# [Exercise instructions]
Go through the records and copy each line where the string "have" occurs.

# [Given records]
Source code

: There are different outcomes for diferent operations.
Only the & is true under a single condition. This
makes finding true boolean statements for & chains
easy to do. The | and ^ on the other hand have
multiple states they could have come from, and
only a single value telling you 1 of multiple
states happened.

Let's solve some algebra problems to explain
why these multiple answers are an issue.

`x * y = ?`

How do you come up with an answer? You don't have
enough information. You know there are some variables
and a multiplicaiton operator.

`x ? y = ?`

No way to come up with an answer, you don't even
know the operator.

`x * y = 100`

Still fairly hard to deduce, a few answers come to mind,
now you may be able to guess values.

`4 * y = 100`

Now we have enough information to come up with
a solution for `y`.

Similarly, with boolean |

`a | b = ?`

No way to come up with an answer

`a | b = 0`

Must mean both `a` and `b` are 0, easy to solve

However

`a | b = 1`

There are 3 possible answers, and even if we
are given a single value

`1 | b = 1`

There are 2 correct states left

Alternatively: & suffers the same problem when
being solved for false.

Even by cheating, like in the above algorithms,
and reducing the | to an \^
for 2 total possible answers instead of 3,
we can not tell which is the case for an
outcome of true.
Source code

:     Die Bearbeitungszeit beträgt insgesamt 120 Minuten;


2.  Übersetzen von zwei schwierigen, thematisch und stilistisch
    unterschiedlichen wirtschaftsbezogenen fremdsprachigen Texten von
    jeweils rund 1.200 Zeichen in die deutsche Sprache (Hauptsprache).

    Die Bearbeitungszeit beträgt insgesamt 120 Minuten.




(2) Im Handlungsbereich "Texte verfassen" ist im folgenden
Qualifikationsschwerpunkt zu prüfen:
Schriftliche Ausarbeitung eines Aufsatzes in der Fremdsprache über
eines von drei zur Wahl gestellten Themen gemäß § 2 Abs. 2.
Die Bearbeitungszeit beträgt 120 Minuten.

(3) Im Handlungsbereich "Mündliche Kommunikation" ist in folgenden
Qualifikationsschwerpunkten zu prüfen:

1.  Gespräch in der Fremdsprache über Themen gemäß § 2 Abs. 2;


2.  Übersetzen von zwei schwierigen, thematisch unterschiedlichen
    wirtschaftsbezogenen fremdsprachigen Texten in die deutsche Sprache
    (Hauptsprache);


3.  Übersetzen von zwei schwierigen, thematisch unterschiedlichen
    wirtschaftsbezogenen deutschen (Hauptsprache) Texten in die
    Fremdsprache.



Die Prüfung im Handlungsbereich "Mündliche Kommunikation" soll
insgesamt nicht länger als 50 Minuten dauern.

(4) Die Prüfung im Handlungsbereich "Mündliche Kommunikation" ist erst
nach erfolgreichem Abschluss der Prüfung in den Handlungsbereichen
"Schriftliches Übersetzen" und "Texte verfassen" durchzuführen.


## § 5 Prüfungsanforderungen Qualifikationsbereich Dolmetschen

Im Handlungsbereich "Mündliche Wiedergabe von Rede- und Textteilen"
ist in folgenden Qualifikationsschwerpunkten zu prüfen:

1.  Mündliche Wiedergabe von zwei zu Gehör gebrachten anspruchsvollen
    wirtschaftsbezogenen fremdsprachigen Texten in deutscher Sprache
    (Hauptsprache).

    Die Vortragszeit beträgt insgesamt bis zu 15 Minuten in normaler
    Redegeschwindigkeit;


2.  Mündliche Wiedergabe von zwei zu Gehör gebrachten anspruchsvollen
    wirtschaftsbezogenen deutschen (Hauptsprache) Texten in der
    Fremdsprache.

# [Answer section]
easy to do. The | and ^ on the other hand have
multiple states they could have come from, and
How do you come up with an answer? You don't have
Now we have enough information to come up with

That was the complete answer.